== Segment start ==

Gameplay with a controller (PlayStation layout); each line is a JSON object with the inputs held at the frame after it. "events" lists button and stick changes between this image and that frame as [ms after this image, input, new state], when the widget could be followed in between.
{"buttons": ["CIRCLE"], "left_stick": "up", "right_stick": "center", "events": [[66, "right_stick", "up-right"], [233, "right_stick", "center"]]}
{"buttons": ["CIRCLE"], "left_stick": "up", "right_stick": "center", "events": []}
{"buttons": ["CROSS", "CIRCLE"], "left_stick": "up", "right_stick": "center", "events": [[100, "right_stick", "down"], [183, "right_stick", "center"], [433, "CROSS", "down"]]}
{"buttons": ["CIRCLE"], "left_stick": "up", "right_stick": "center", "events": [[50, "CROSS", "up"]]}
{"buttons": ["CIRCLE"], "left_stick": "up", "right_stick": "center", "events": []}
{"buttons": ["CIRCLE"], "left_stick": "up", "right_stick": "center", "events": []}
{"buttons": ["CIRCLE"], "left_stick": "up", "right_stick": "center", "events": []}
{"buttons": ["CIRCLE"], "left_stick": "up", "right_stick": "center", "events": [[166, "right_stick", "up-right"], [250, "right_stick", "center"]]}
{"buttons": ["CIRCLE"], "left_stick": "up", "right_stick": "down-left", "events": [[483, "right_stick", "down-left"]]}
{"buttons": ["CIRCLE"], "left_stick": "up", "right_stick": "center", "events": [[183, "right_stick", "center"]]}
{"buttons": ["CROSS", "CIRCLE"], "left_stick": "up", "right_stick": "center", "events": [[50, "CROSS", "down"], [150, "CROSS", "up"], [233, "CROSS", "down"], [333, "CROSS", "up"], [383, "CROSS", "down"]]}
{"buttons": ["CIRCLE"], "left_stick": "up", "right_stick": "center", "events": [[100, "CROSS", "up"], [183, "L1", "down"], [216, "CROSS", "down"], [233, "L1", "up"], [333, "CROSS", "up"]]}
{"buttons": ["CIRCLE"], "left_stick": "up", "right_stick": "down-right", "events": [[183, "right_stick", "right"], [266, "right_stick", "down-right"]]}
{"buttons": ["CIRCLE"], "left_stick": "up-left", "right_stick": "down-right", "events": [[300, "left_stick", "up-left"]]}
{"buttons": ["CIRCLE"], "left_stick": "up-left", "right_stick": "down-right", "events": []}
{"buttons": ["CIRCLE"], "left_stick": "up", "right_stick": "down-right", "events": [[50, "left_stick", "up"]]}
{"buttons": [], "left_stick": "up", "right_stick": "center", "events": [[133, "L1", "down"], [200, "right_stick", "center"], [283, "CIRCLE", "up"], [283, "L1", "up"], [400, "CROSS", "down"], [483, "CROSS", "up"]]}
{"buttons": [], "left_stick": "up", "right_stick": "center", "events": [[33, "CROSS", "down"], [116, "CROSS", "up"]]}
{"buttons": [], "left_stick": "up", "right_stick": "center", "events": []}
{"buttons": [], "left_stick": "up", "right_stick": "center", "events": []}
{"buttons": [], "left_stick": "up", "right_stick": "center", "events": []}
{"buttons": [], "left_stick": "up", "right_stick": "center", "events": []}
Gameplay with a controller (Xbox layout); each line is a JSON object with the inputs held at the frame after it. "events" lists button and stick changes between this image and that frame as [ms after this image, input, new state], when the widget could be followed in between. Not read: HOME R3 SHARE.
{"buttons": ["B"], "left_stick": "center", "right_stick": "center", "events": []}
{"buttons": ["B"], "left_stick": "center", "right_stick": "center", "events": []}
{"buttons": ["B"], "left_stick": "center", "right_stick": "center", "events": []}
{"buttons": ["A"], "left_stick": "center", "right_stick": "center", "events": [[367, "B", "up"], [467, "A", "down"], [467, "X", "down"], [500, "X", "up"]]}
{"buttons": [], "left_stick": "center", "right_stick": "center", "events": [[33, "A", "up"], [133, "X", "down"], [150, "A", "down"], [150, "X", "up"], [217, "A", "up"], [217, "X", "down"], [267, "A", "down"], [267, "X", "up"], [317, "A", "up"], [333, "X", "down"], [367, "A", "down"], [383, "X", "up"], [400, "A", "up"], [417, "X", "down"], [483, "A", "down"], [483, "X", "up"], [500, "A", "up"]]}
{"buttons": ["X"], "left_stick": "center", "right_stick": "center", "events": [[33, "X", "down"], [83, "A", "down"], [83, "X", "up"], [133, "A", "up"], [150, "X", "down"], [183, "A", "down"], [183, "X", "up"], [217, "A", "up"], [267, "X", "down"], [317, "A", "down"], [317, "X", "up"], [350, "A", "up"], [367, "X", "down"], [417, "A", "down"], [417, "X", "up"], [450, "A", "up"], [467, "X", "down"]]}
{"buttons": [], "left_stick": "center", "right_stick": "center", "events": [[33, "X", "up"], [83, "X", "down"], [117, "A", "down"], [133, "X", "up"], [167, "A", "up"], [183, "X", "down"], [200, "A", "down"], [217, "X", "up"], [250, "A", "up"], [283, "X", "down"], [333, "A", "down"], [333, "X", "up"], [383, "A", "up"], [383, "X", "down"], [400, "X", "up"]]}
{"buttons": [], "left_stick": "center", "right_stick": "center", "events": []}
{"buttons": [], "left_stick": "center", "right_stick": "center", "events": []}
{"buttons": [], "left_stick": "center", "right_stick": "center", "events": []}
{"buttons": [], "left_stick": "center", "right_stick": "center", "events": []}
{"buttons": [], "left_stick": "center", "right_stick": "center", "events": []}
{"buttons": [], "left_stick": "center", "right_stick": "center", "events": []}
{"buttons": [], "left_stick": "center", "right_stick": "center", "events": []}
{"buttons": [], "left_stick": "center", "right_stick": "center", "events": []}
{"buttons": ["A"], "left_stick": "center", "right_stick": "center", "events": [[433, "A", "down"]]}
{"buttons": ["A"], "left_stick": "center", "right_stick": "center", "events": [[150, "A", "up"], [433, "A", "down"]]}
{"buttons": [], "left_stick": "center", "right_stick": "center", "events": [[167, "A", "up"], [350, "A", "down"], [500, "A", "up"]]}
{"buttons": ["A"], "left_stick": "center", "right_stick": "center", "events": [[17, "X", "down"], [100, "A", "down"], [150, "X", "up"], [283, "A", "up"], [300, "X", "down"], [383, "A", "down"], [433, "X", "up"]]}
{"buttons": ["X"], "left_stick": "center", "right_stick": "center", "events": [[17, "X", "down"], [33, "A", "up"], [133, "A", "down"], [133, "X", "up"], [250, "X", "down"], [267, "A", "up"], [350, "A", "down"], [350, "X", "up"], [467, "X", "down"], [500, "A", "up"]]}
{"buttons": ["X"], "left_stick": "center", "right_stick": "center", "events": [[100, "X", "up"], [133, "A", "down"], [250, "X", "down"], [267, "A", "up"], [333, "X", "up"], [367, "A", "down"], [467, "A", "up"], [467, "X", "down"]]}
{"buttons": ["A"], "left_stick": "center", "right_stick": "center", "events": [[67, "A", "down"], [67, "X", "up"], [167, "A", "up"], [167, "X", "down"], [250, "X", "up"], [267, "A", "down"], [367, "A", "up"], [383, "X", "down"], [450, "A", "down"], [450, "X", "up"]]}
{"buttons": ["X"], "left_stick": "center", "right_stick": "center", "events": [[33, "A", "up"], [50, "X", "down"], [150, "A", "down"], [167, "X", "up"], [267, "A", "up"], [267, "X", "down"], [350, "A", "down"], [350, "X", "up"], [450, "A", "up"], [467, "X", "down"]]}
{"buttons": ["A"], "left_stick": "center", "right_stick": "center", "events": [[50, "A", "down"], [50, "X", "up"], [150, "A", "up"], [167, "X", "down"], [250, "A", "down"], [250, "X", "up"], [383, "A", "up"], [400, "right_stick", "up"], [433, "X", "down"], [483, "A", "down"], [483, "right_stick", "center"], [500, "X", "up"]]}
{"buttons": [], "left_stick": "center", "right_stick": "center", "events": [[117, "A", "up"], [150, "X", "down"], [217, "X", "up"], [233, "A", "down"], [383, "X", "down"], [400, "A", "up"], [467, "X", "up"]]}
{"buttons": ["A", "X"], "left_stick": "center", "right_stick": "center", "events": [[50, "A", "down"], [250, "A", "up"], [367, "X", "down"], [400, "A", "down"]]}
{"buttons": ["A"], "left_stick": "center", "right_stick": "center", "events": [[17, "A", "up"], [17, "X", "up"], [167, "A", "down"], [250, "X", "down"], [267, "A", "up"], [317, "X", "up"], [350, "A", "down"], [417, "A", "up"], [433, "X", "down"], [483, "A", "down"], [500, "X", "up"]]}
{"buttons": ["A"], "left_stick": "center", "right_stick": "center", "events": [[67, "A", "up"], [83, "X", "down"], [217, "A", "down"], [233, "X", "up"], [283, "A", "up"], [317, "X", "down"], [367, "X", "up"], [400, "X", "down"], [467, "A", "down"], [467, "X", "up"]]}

== Segment end ==

# ABOUT THIS TASK
Would you please copy each line of the listing that contains the word "inputs"?

# OUTPUT
Gameplay with a controller (PlayStation layout); each line is a JSON object with the inputs held at the frame after it. "events" lists button and stick changes between this image and that frame as [ms after this image, input, new state], when the widget could be followed in between.
Gameplay with a controller (Xbox layout); each line is a JSON object with the inputs held at the frame after it. "events" lists button and stick changes between this image and that frame as [ms after this image, input, new state], when the widget could be followed in between. Not read: HOME R3 SHARE.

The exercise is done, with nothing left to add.